• **REQUIREMENT**: Which lines of the records below contain the word "shoulder"? Report each of them in full.
THE DATA section start
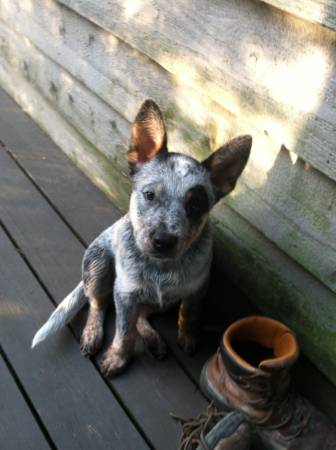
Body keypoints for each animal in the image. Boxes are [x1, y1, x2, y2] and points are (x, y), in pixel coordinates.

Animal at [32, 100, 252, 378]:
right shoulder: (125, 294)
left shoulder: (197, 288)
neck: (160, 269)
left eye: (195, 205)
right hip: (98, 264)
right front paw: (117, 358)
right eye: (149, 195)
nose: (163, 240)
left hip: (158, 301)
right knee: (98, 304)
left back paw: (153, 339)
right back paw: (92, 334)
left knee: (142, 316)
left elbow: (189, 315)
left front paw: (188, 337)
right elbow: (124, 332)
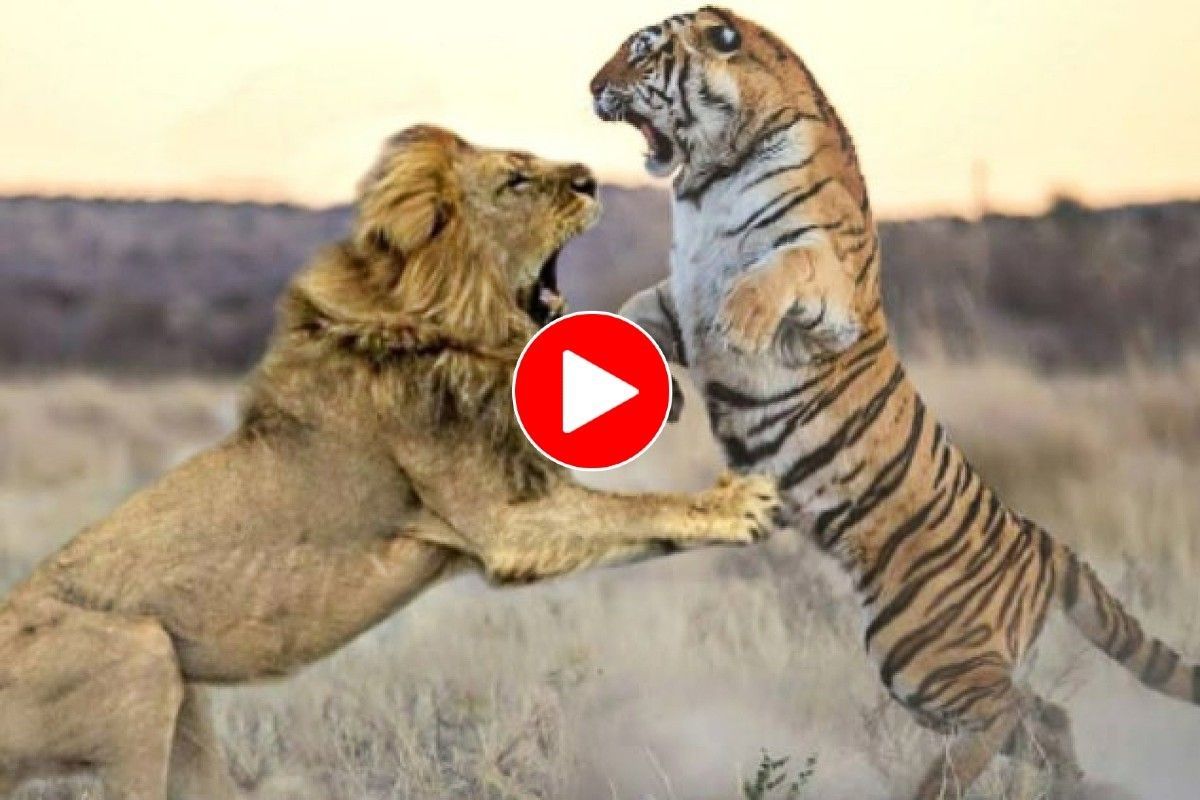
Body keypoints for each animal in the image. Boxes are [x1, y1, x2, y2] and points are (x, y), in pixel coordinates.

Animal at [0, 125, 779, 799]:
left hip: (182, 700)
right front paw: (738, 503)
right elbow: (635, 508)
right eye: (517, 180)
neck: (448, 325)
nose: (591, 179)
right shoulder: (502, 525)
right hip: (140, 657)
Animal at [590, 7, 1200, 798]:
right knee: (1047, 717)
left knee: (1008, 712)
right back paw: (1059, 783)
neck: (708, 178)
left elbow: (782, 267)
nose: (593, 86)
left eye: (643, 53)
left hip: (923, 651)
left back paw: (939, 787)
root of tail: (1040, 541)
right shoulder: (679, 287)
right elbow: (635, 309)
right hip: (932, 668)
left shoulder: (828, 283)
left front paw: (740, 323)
THE DATA section end
• **REPLY**:
right shoulder: (125, 294)
left shoulder: (197, 288)
right shoulder: (502, 525)
right shoulder: (679, 287)
left shoulder: (828, 283)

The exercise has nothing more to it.